Pensamos que, quando se pensa sobre questões de língua e identidade no contexto dos países africanos, multiculturais, multiétnicos e multilíngues, não se pode ignorar a questão das relações de poder envolvidas nos processos de construção identitária dos indivíduos. Esta questão é muito mais relevante quando se tem em conta que, nessas sociedades, as línguas oficiais, por conseguinte de maior prestígio, são as ditas ocidentais, sem vinculação com as tradições. É nestas línguas que os indivíduos são escolarizados; são estas línguas que permitem maior mobilidade social e estão vinculadas à nova ordem global. Com efeito, é compreensível que, tendencialmente, os indivíduos se engajem com a aprendizagem dessas línguas vistas comos recursos simbólicos que conferem capital social distinto e projectam as identidades desejadas.

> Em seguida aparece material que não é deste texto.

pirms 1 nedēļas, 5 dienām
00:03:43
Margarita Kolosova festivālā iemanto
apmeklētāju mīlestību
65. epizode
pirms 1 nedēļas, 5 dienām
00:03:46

Portanto, a relação entre língua e identidade não é natural, mas construída, social e historicamente justificada.

A legítima causa de Masekela ou “essencialismo estratégico”?!
Os fortes e cada vez mais intensos e frequentes contactos provocados pela globalização e dos quais decorrem os deslocamentos e fragmentações referidos em Hall (1992) têm efeitos à escala global. O desenvolvimento das comunicações promovido pelas novas tecnologias, a facilidade de transportes e viagens, bem como a acessibilidade  de cadeias de televisão internacionais têm possibilitado uma maior circulação de pessoas, ideias, e expostos culturas umas às outras. A África não é uma excepção e é compreensível que surjam reacções aos efeitos desses contactos e das mudanças que originam. O apelo às identidades “tradicionais” surge, como referem Bucholtz e Hall (2004, p. 371), geralmente sob condições de contactos e de desestruturação, em que membros de grupos sentem que a sua representação de identidade cultural está ameaçada. Com efeito, tendem a rectificar distinções e a atribuir uma importância particular à manutenção ou reabilitação de algumas categorias, como as suas línguas (KRAMSCH, 1998).

“What I’m trying to do is restore pride in their heritage, in their ethnic identity, in their language and in their artists”7.
Pensamos que o projecto de Hugh Masekela constitui uma dessas reacções aos efeitos da nova situação global.

Essas reacções são contraditórias em si, uma vez que, ao mesmo tempo que se celebra e reivindica a integração nessa nova ordem, cria-se, contra os seus efeitos, resistências e “proteccionismos” variados. O que fazemos notar neste texto é a incoerência de discursos que procuram essencializar as identidades africanas, num tempo em que, por força sobretudo da globalização, os indivíduos estão expostos a variadas referências.

“Today, that’s all disappeared. People in the townships – particularly the youth – have completely lost that element. And with it, they’ve lost a huge part of both who they were and who they are. Kids have no idea of their history, of what their mothers and fathers and neighbours went through, or the role music played in binding communities together and helping people survive the years of oppression. They’re listening to other music, by other artists in genres that aren’t part of township culture, and sung in English.”8

O sentimento de perda experimentado por Masekela é efeito dessa nova situação global que expõe pessoas e culturas umas às outras. Mas é, também, reflexo de que as diferentes culturas não estão dispostas simetricamente nesta nova ordem. Há relações de poder em jogo. O espaço urbano referido pelo artista é uma grande arena onde essas relações de força se exercem, onde, como diz Kramsch (1998), alianças e fielidades políticas e culturais são disputados. As línguas e outros símbolos e categorias identificação cultural participam desse jogo, e os indivíduos, com a sua capacidade de agência, agem estrategicamente engajando-se com aqueles recursos e símbolos que lhes possibilitam as identidades a que aspiram. O discurso de restauração e preservação de línguas e identidades é redutor se pretender que os indivíduos se engajem com determinadas línguas e outros recursos simbólicos por alegada conexão natural com as suas identidades, estas mesmas concebidas como fixas, coesas, unitárias e estáveis. No caso das línguas, mais do que encerrar ou reflectir identidades, elas participam da sua construção, num processo contínuo e historicamente situado. Uma leitura correcta do momento histórico parece-nos mais produtiva que quaisquer essencialismos, mesmo que momentaneamente sejam apelativos.